# Exercise directions
What you should write out is every line from the one containing "[285,457,346,468] 0.45 sq" to the end of the data, exactly and with nothing else.

***** Records shown *****

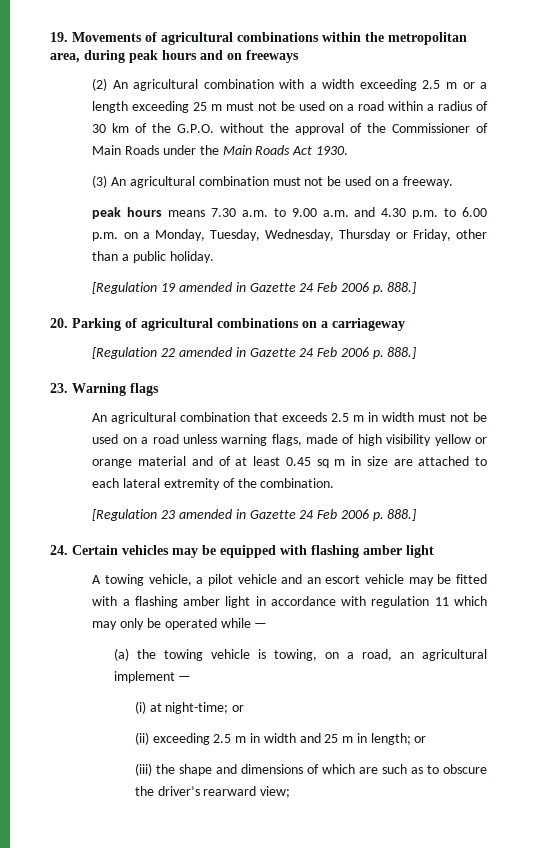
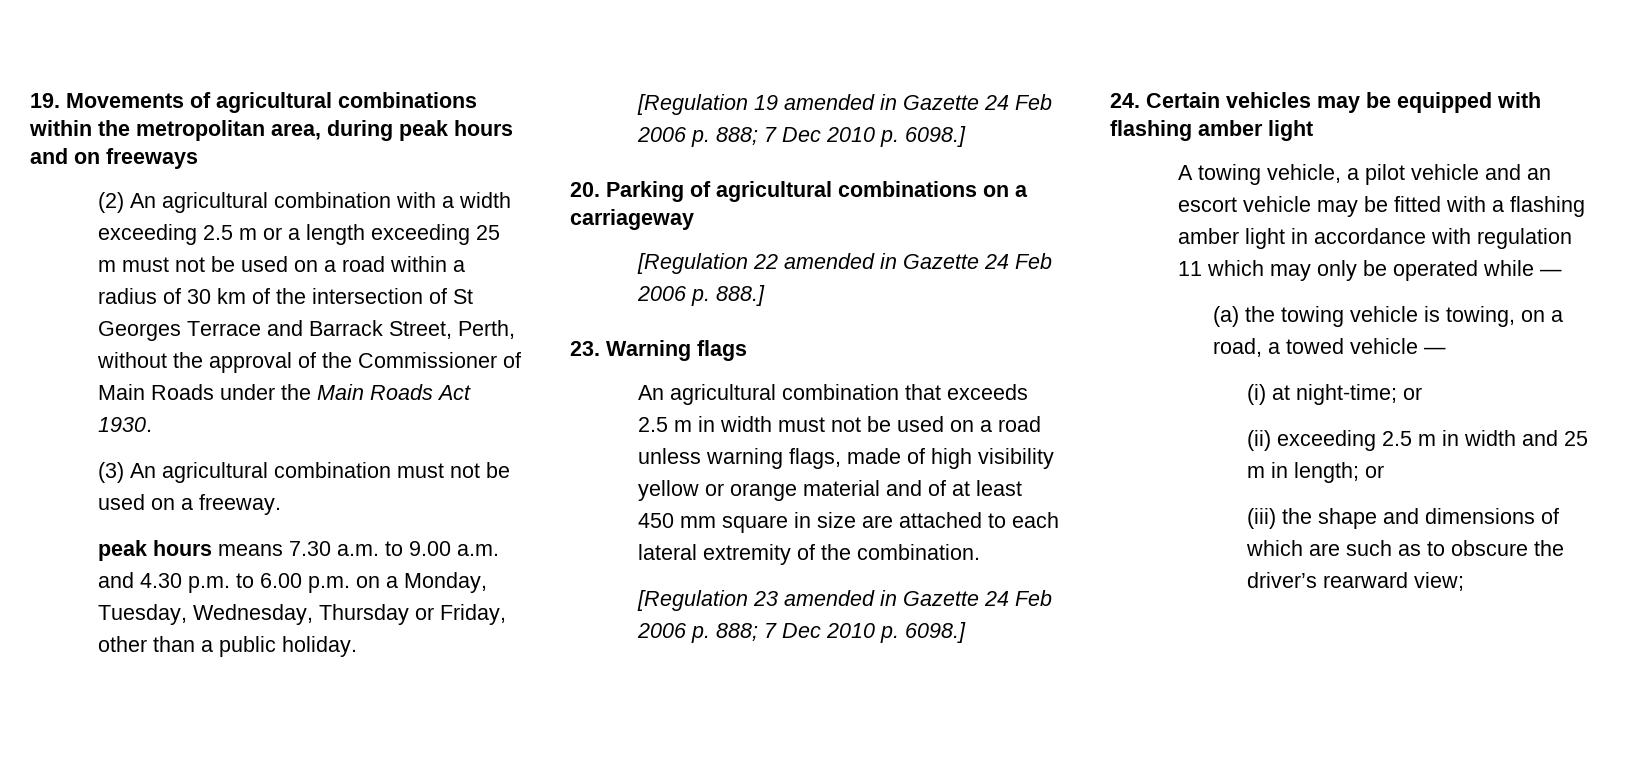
[177,124,215,133] G.P.O. -> [312,288,474,304] [98,320,516,341] intersection of St Georges Terrace and Barrack Street, Perth,
[387,282,417,294] 888.] -> [716,126,967,147] 888; 7 Dec 2010 p. 6098.]
[285,457,346,468] 0.45 sq m -> [638,513,789,533] 450 mm square
[387,509,417,521] 888.] -> [716,622,967,643] 888; 7 Dec 2010 p. 6098.]
[399,649,487,661] [113,671,175,683] an agricultural implement -> [1267,338,1418,354] a towed vehicle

*****

# Result below
[285,457,346,468] 0.45 sq m -> [638,513,789,533] 450 mm square
[387,509,417,521] 888.] -> [716,622,967,643] 888; 7 Dec 2010 p. 6098.]
[399,649,487,661] [113,671,175,683] an agricultural implement -> [1267,338,1418,354] a towed vehicle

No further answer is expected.